Warum sich ein Teil der Zunft der Therapeuten der Psychotherapie damit beschäftigt, ja eigentlich beschäftigen muss, liegt auf der Hand: In einer Psychotherapie geht es unter anderem darum, den Patienten zu unterstützen, neue Perspektiven zu entwickeln und ihm dadurch soweit zu einer Veränderung seiner Gefühle und Verhaltensweisen zu verhelfen, dass er sich besser fühlt und er mit seinem Leben besser zurecht kommt. Der Patient verändert sein Weltbild und weil er sein Weltbild verändert, verändert er sein Verhalten, und dadurch reagieren andere Menschen anders auf ihn, so dass sich mit seinem veränderten Weltbild auch die Welt tatsächlich ein Stück weit verändern kann. Was dabei zuerst kommt, also die Verhaltensveränderung oder die Veränderung des Weltbildes, das ihm ermöglicht, sein Verhalten zu verändern, ist im Prinzip einerlei. Kein Wunder also, dass so mancher Psychotherapeut mit einer philosophischen Richtung liebäugelt, die sich Radikaler Konstruktivismus nennt.

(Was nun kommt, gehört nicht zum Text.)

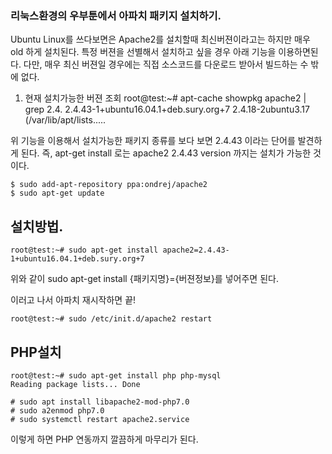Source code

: ### 리눅스환경의 우부툰에서 아파치 패키지 설치하기.

Ubuntu Linux를 쓰다보면은 Apache2를 설치할때 최신버젼이라고는 하지만 매우 old 하게 설치된다.
특정 버젼을 선별해서 설치하고 싶을 경우 아래 기능을 이용하면된다.
다만, 매우 최신 버젼일 경우에는 직접 소스코드를 다운로드 받아서 빌드하는 수 밖에 없다.

1. 현재 설치가능한 버젼 조회
	root@test:~# apt-cache showpkg apache2 | grep 2.4.
	2.4.43-1+ubuntu16.04.1+deb.sury.org+7
	2.4.18-2ubuntu3.17 (/var/lib/apt/lists.....

위 기능을 이용해서 설치가능한 패키지 종류를 보다 보면 2.4.43 이라는 단어를 발견하게 된다.
즉, apt-get install 로는 apache2 2.4.43 version 까지는 설치가 가능한 것이다. 

	$ sudo add-apt-repository ppa:ondrej/apache2
	$ sudo apt-get update

## 설치방법.
	root@test:~# sudo apt-get install apache2=2.4.43-1+ubuntu16.04.1+deb.sury.org+7
위와 같이 sudo apt-get install {패키지명}={버젼정보}를 넣어주면 된다.

이러고 나서 아파치 재시작하면 끝!

	root@test:~# sudo /etc/init.d/apache2 restart

## PHP설치
	root@test:~# sudo apt-get install php php-mysql
	Reading package lists... Done

	# sudo apt install libapache2-mod-php7.0  
	# sudo a2enmod php7.0                     
	# sudo systemctl restart apache2.service  

이렇게 하면 PHP 연동까지 깔끔하게 마무리가 된다.
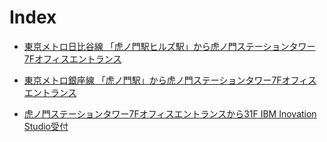 # Index


- [東京メトロ日比谷線 「虎ノ門駅ヒルズ駅」から虎ノ門ステーションタワー7Fオフィスエントランス](toranomon-hills-st_to_7F.md)
- [東京メトロ銀座線 「虎ノ門駅」から虎ノ門ステーションタワー7Fオフィスエントランス](toranomon-st_to_7F.md)

- [虎ノ門ステーションタワー7Fオフィスエントランスから31F IBM Inovation Studio受付](7F_to_31F.md)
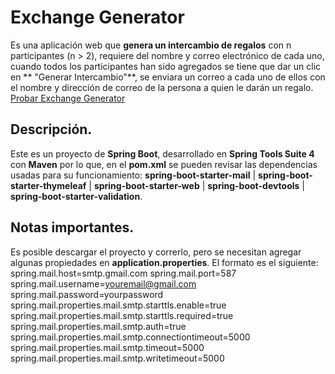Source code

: # Exchange Generator
Es una aplicación web que **genera un intercambio de regalos** con n participantes (n > 2), requiere del nombre y correo electrónico de cada uno, cuando todos los participantes han sido agregados se tiene que dar un clic en ** "Generar Intercambio"**, se enviara un correo a cada uno de ellos con el nombre y dirección de correo de la persona a quien le darán un regalo. [Probar Exchange Generator](https://generador-intercambios.herokuapp.com/ "Test Exchange Generator")

## Descripción.
Este es un proyecto de **Spring Boot**, desarrollado en **Spring Tools Suite 4** con **Maven** por lo que, en el **pom.xml** se pueden revisar las dependencias usadas para su funcionamiento: **spring-boot-starter-mail** | **spring-boot-starter-thymeleaf** | **spring-boot-starter-web** |  **spring-boot-devtools** | **spring-boot-starter-validation**.

## Notas importantes.
Es posible descargar el proyecto y correrlo, pero se necesitan agregar algunas propiedades en **application.properties**. El formato es el siguiente:
    spring.mail.host=smtp.gmail.com
    spring.mail.port=587
    spring.mail.username=youremail@gmail.com
    spring.mail.password=yourpassword
    spring.mail.properties.mail.smtp.starttls.enable=true
    spring.mail.properties.mail.smtp.starttls.required=true
    spring.mail.properties.mail.smtp.auth=true
    spring.mail.properties.mail.smtp.connectiontimeout=5000
    spring.mail.properties.mail.smtp.timeout=5000
    spring.mail.properties.mail.smtp.writetimeout=5000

Vertreter des Radikalen Konstruktivismus sind der Auffassung, dass die Wahrnehmung keine vom Bewusstsein unabhängige Realität liefert. Die Realität, wie wir sie erleben, sei vielmehr das Resultat aus dem, was das Gehirn mit den Sinnenreizen der Sinnesorgane macht. Die Realität wäre also immer eine Konstruktion. Wie jeder einzelne seine Welt konstruiert ist demnach nicht nur davon abhängig, was er sieht, hört, riecht, schmeckt oder ertastet, sondern auch, wie er diese Sinnenreize kognitiv und emotional bewertet. Diese Bewertung wiederum ist beeinflusst durch das, was wir im Laufe unseres Lebens bewusst oder unbewusst gelernt haben. Da Lernen aufgrund der Veränderungsfähigkeit unseres Gehirns bis zum Lebensende möglich ist und eigentlich ständig geschieht (Neurologen nennen das Neuroplastizität), ist es demnach auch möglich die Konstruktion unseres Weltbildes zu verändern.

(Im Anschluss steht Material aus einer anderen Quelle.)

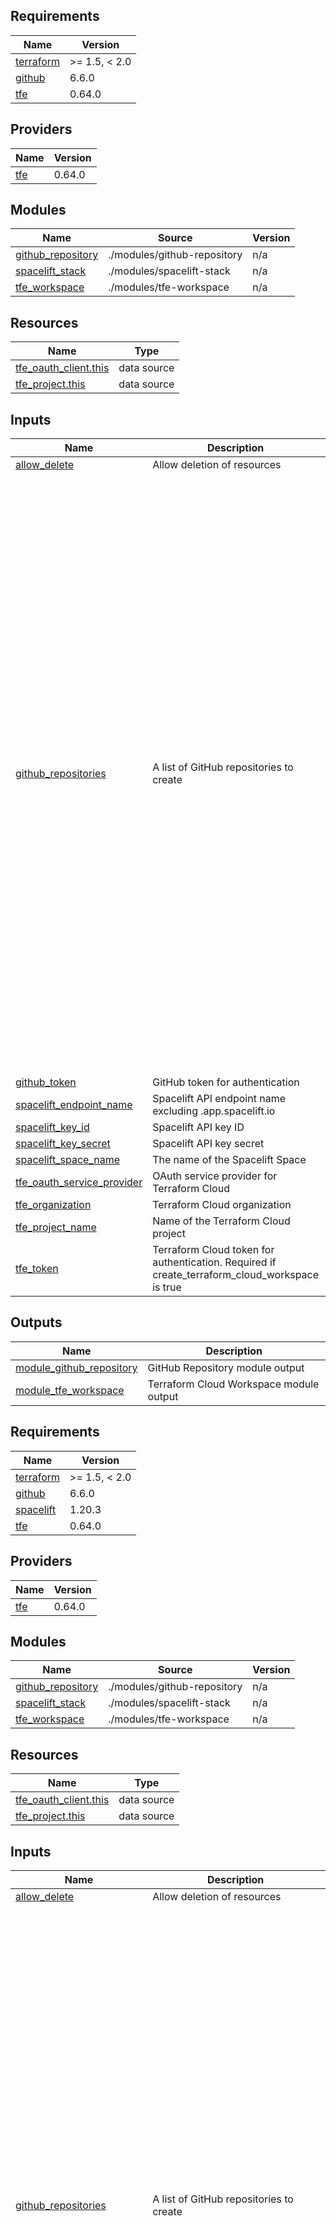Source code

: <!-- BEGIN_TF_DOCS -->
## Requirements

| Name | Version |
|------|---------|
| <a name="requirement_terraform"></a> [terraform](#requirement\_terraform) | >= 1.5, < 2.0 |
| <a name="requirement_github"></a> [github](#requirement\_github) | 6.6.0 |
| <a name="requirement_tfe"></a> [tfe](#requirement\_tfe) | 0.64.0 |

## Providers

| Name | Version |
|------|---------|
| <a name="provider_tfe"></a> [tfe](#provider\_tfe) | 0.64.0 |

## Modules

| Name | Source | Version |
|------|--------|---------|
| <a name="module_github_repository"></a> [github\_repository](#module\_github\_repository) | ./modules/github-repository | n/a |
| <a name="module_spacelift_stack"></a> [spacelift\_stack](#module\_spacelift\_stack) | ./modules/spacelift-stack | n/a |
| <a name="module_tfe_workspace"></a> [tfe\_workspace](#module\_tfe\_workspace) | ./modules/tfe-workspace | n/a |

## Resources

| Name | Type |
|------|------|
| [tfe_oauth_client.this](https://registry.terraform.io/providers/hashicorp/tfe/0.64.0/docs/data-sources/oauth_client) | data source |
| [tfe_project.this](https://registry.terraform.io/providers/hashicorp/tfe/0.64.0/docs/data-sources/project) | data source |

## Inputs

| Name | Description | Type | Default | Required |
|------|-------------|------|---------|:--------:|
| <a name="input_allow_delete"></a> [allow\_delete](#input\_allow\_delete) | Allow deletion of resources | `bool` | `false` | no |
| <a name="input_github_repositories"></a> [github\_repositories](#input\_github\_repositories) | A list of GitHub repositories to create | <pre>list(object({<br/>    archived               = optional(bool)<br/>    delete_branch_on_merge = optional(bool)<br/>    description            = optional(string)<br/>    name                   = string<br/>    visibility             = optional(string)<br/><br/>    options = optional(object({<br/>      gitignore_template = optional(string)<br/>      has_issues         = optional(bool)<br/>      has_discussions    = optional(bool)<br/>      has_projects       = optional(bool)<br/>      has_wiki           = optional(bool)<br/>      has_downloads      = optional(bool)<br/>      license_template   = optional(string)<br/>      }), {}<br/>    )<br/><br/>    create_terraform_cloud_workspace = optional(bool, false)<br/><br/>    terraform_cloud_options = optional(object({<br/>      enable_vcs_workflow             = optional(bool)<br/>      workspace_auto_apply            = optional(bool)<br/>      workspace_execution_mode        = optional(string)<br/>      workspace_file_triggers_enabled = optional(bool)<br/>      workspace_trigger_patterns      = optional(list(string))<br/>      workspace_working_directory     = optional(string)<br/>      }), {}<br/>    )<br/><br/>    create_spacelift_stack = optional(bool, false)<br/><br/>    spacelift_stack_options = optional(object({<br/>      autodeploy              = optional(bool)<br/>      enable_local_preview    = optional(bool)<br/>      labels                  = optional(set(string))<br/>      project_root            = string<br/>      terraform_version       = optional(string)<br/>      terraform_workflow_tool = optional(string)<br/>      }), {}<br/>    )<br/>  }))</pre> | n/a | yes |
| <a name="input_github_token"></a> [github\_token](#input\_github\_token) | GitHub token for authentication | `string` | n/a | yes |
| <a name="input_spacelift_endpoint_name"></a> [spacelift\_endpoint\_name](#input\_spacelift\_endpoint\_name) | Spacelift API endpoint name excluding .app.spacelift.io | `string` | n/a | yes |
| <a name="input_spacelift_key_id"></a> [spacelift\_key\_id](#input\_spacelift\_key\_id) | Spacelift API key ID | `string` | n/a | yes |
| <a name="input_spacelift_key_secret"></a> [spacelift\_key\_secret](#input\_spacelift\_key\_secret) | Spacelift API key secret | `string` | n/a | yes |
| <a name="input_spacelift_space_name"></a> [spacelift\_space\_name](#input\_spacelift\_space\_name) | The name of the Spacelift Space | `string` | `"root"` | no |
| <a name="input_tfe_oauth_service_provider"></a> [tfe\_oauth\_service\_provider](#input\_tfe\_oauth\_service\_provider) | OAuth service provider for Terraform Cloud | `string` | `"github"` | no |
| <a name="input_tfe_organization"></a> [tfe\_organization](#input\_tfe\_organization) | Terraform Cloud organization | `string` | n/a | yes |
| <a name="input_tfe_project_name"></a> [tfe\_project\_name](#input\_tfe\_project\_name) | Name of the Terraform Cloud project | `string` | `"Default Project"` | no |
| <a name="input_tfe_token"></a> [tfe\_token](#input\_tfe\_token) | Terraform Cloud token for authentication. Required if create\_terraform\_cloud\_workspace is true | `string` | n/a | yes |

## Outputs

| Name | Description |
|------|-------------|
| <a name="output_module_github_repository"></a> [module\_github\_repository](#output\_module\_github\_repository) | GitHub Repository module output |
| <a name="output_module_tfe_workspace"></a> [module\_tfe\_workspace](#output\_module\_tfe\_workspace) | Terraform Cloud Workspace module output |
<!-- END_TF_DOCS -->
<!-- BEGINNING OF PRE-COMMIT-TERRAFORM DOCS HOOK -->
## Requirements

| Name | Version |
|------|---------|
| <a name="requirement_terraform"></a> [terraform](#requirement\_terraform) | >= 1.5, < 2.0 |
| <a name="requirement_github"></a> [github](#requirement\_github) | 6.6.0 |
| <a name="requirement_spacelift"></a> [spacelift](#requirement\_spacelift) | 1.20.3 |
| <a name="requirement_tfe"></a> [tfe](#requirement\_tfe) | 0.64.0 |

## Providers

| Name | Version |
|------|---------|
| <a name="provider_tfe"></a> [tfe](#provider\_tfe) | 0.64.0 |

## Modules

| Name | Source | Version |
|------|--------|---------|
| <a name="module_github_repository"></a> [github\_repository](#module\_github\_repository) | ./modules/github-repository | n/a |
| <a name="module_spacelift_stack"></a> [spacelift\_stack](#module\_spacelift\_stack) | ./modules/spacelift-stack | n/a |
| <a name="module_tfe_workspace"></a> [tfe\_workspace](#module\_tfe\_workspace) | ./modules/tfe-workspace | n/a |

## Resources

| Name | Type |
|------|------|
| [tfe_oauth_client.this](https://registry.terraform.io/providers/hashicorp/tfe/0.64.0/docs/data-sources/oauth_client) | data source |
| [tfe_project.this](https://registry.terraform.io/providers/hashicorp/tfe/0.64.0/docs/data-sources/project) | data source |

## Inputs

| Name | Description | Type | Default | Required |
|------|-------------|------|---------|:--------:|
| <a name="input_allow_delete"></a> [allow\_delete](#input\_allow\_delete) | Allow deletion of resources | `bool` | `false` | no |
| <a name="input_github_repositories"></a> [github\_repositories](#input\_github\_repositories) | A list of GitHub repositories to create | <pre>list(object({<br/>    archived               = optional(bool)<br/>    delete_branch_on_merge = optional(bool)<br/>    description            = optional(string)<br/>    name                   = string<br/>    visibility             = optional(string)<br/><br/>    options = optional(object({<br/>      gitignore_template = optional(string)<br/>      has_issues         = optional(bool)<br/>      has_discussions    = optional(bool)<br/>      has_projects       = optional(bool)<br/>      has_wiki           = optional(bool)<br/>      has_downloads      = optional(bool)<br/>      license_template   = optional(string)<br/>      }), {}<br/>    )<br/><br/>    create_terraform_cloud_workspace = optional(bool, false)<br/><br/>    terraform_cloud_options = optional(object({<br/>      enable_vcs_workflow             = optional(bool)<br/>      workspace_auto_apply            = optional(bool)<br/>      workspace_execution_mode        = optional(string)<br/>      workspace_file_triggers_enabled = optional(bool)<br/>      workspace_trigger_patterns      = optional(list(string))<br/>      workspace_working_directory     = optional(string)<br/>      }), {}<br/>    )<br/><br/>    create_spacelift_stack = optional(bool, false)<br/><br/>    spacelift_stack_options = optional(object({<br/>      autodeploy              = optional(bool)<br/>      enable_local_preview    = optional(bool)<br/>      labels                  = optional(set(string))<br/>      project_root            = optional(string)<br/>      terraform_version       = optional(string)<br/>      terraform_workflow_tool = optional(string)<br/>      }), {}<br/>    )<br/>  }))</pre> | n/a | yes |
| <a name="input_github_token"></a> [github\_token](#input\_github\_token) | GitHub token for authentication | `string` | n/a | yes |
| <a name="input_spacelift_endpoint_name"></a> [spacelift\_endpoint\_name](#input\_spacelift\_endpoint\_name) | Spacelift API endpoint name excluding .app.spacelift.io | `string` | n/a | yes |
| <a name="input_spacelift_key_id"></a> [spacelift\_key\_id](#input\_spacelift\_key\_id) | Spacelift API key ID | `string` | n/a | yes |
| <a name="input_spacelift_key_secret"></a> [spacelift\_key\_secret](#input\_spacelift\_key\_secret) | Spacelift API key secret | `string` | n/a | yes |
| <a name="input_spacelift_space_name"></a> [spacelift\_space\_name](#input\_spacelift\_space\_name) | The name of the Spacelift Space | `string` | `"root"` | no |
| <a name="input_tfe_oauth_service_provider"></a> [tfe\_oauth\_service\_provider](#input\_tfe\_oauth\_service\_provider) | OAuth service provider for Terraform Cloud | `string` | `"github"` | no |
| <a name="input_tfe_organization"></a> [tfe\_organization](#input\_tfe\_organization) | Terraform Cloud organization | `string` | n/a | yes |
| <a name="input_tfe_project_name"></a> [tfe\_project\_name](#input\_tfe\_project\_name) | Name of the Terraform Cloud project | `string` | `"Default Project"` | no |
| <a name="input_tfe_token"></a> [tfe\_token](#input\_tfe\_token) | Terraform Cloud token for authentication. Required if create\_terraform\_cloud\_workspace is true | `string` | n/a | yes |

## Outputs

| Name | Description |
|------|-------------|
| <a name="output_module_github_repository"></a> [module\_github\_repository](#output\_module\_github\_repository) | GitHub Repository module output |
| <a name="output_module_spacelift_stack"></a> [module\_spacelift\_stack](#output\_module\_spacelift\_stack) | Spacelift Stack module output |
| <a name="output_module_tfe_workspace"></a> [module\_tfe\_workspace](#output\_module\_tfe\_workspace) | Terraform Cloud Workspace module output |
<!-- END OF PRE-COMMIT-TERRAFORM DOCS HOOK -->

Der Psychologe und Psychotherapeut Paul Watzlawick, wohl einer der bekanntesten Vertreter des Radikalen Konstruktivismus, unterscheidet in „Wirklichkeit erster Ordnung“ und „Wirklichkeit zweiter Ordnung“. Ich will das anhand eines Beispiels verdeutlichen: Eine rote Ampel irgendwo in Nürnbergn. Das Licht der Ampel fällt auf die Netzhaut des Auges, wird durch die Rezeptoren in Nervenimpulse umgewandelt und an unser Gehirn weiter geleitet. Da wir als Menschen ähnliche Sinnesorgane besitzen, nehmen wir diese Farbe ähnlich wahr. Wir haben uns darauf geeinigt, dass wir diese Farbe mit dem Wort „rot“ benennen. Dass die Ampel „rot“ ist, wäre die „Wirklichkeit erster Ordnung“. Die Wirklichkeit zweiter Ordnung ist nun die Bedeutung, die wir diesem Umstand geben: Rot bedeutet, dass wir stehen bleiben. Wir haben eine Deutung vorgenommen. Vielleicht gibt es Länder, in denen die Menschen bei grün stehen bleiben und bei rot über die Straße gehen. Allerdings ist streng genommen schon vorher ein Deutungsvorgang passiert, nämlich dass wir das Licht dieses Spektrums als „rot“ bezeichnen.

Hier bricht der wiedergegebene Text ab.